WHAT IS NEEDED –
The listing below must be copied exactly and in full.

GIVEN RECORDS –
▬▬▬▬▬▬▬▬▬▬
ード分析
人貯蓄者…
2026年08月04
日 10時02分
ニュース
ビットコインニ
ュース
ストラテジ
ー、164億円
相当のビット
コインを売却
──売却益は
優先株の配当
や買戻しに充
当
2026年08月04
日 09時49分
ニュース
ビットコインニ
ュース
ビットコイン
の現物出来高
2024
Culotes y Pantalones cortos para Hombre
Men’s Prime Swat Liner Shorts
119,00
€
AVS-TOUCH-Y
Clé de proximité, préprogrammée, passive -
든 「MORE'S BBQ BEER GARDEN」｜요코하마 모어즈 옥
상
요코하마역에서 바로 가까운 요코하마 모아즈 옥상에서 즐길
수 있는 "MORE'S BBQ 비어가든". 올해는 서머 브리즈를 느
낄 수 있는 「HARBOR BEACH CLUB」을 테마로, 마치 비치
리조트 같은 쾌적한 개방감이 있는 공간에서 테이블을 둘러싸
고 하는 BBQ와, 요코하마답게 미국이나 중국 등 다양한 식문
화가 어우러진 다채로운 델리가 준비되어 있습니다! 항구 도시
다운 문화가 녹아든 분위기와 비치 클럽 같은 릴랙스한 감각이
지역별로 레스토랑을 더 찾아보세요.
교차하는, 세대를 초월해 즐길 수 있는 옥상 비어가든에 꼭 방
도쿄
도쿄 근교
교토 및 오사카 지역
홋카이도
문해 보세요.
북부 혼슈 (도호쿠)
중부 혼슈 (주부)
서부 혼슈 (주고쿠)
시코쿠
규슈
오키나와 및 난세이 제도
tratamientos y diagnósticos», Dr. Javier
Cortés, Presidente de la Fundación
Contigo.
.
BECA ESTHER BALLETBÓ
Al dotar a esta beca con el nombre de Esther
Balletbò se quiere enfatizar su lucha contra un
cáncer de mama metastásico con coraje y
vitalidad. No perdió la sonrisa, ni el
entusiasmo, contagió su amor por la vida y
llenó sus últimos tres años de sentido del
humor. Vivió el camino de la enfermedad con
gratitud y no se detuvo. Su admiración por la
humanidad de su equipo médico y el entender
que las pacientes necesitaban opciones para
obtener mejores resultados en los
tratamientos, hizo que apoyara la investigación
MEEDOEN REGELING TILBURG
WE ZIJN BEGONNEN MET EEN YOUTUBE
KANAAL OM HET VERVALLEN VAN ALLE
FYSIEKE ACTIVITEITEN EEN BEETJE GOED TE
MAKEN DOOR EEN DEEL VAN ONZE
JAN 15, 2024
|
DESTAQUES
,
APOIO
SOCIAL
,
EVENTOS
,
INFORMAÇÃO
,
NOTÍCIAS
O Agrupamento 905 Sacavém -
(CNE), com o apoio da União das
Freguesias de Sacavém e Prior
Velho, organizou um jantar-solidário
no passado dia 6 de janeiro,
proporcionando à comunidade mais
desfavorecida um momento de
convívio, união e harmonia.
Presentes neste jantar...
▬▬▬▬▬▬▬▬▬▬
TASK ANSWER –
ード分析
人貯蓄者…
2026年08月04
日 10時02分
ニュース
ビットコインニ
ュース
ストラテジ
ー、164億円
相当のビット
コインを売却
──売却益は
優先株の配当
や買戻しに充
当
2026年08月04
日 09時49分
ニュース
ビットコインニ
ュース
ビットコイン
の現物出来高
2024
Culotes y Pantalones cortos para Hombre
Men’s Prime Swat Liner Shorts
119,00
€
AVS-TOUCH-Y
Clé de proximité, préprogrammée, passive -
든 「MORE'S BBQ BEER GARDEN」｜요코하마 모어즈 옥
상
요코하마역에서 바로 가까운 요코하마 모아즈 옥상에서 즐길
수 있는 "MORE'S BBQ 비어가든". 올해는 서머 브리즈를 느
낄 수 있는 「HARBOR BEACH CLUB」을 테마로, 마치 비치
리조트 같은 쾌적한 개방감이 있는 공간에서 테이블을 둘러싸
고 하는 BBQ와, 요코하마답게 미국이나 중국 등 다양한 식문
화가 어우러진 다채로운 델리가 준비되어 있습니다! 항구 도시
다운 문화가 녹아든 분위기와 비치 클럽 같은 릴랙스한 감각이
지역별로 레스토랑을 더 찾아보세요.
교차하는, 세대를 초월해 즐길 수 있는 옥상 비어가든에 꼭 방
도쿄
도쿄 근교
교토 및 오사카 지역
홋카이도
문해 보세요.
북부 혼슈 (도호쿠)
중부 혼슈 (주부)
서부 혼슈 (주고쿠)
시코쿠
규슈
오키나와 및 난세이 제도
tratamientos y diagnósticos», Dr. Javier
Cortés, Presidente de la Fundación
Contigo.
.
BECA ESTHER BALLETBÓ
Al dotar a esta beca con el nombre de Esther
Balletbò se quiere enfatizar su lucha contra un
cáncer de mama metastásico con coraje y
vitalidad. No perdió la sonrisa, ni el
entusiasmo, contagió su amor por la vida y
llenó sus últimos tres años de sentido del
humor. Vivió el camino de la enfermedad con
gratitud y no se detuvo. Su admiración por la
humanidad de su equipo médico y el entender
que las pacientes necesitaban opciones para
obtener mejores resultados en los
tratamientos, hizo que apoyara la investigación
MEEDOEN REGELING TILBURG
WE ZIJN BEGONNEN MET EEN YOUTUBE
KANAAL OM HET VERVALLEN VAN ALLE
FYSIEKE ACTIVITEITEN EEN BEETJE GOED TE
MAKEN DOOR EEN DEEL VAN ONZE
JAN 15, 2024
|
DESTAQUES
,
APOIO
SOCIAL
,
EVENTOS
,
INFORMAÇÃO
,
NOTÍCIAS
O Agrupamento 905 Sacavém -
(CNE), com o apoio da União das
Freguesias de Sacavém e Prior
Velho, organizou um jantar-solidário
no passado dia 6 de janeiro,
proporcionando à comunidade mais
desfavorecida um momento de
convívio, união e harmonia.
Presentes neste jantar...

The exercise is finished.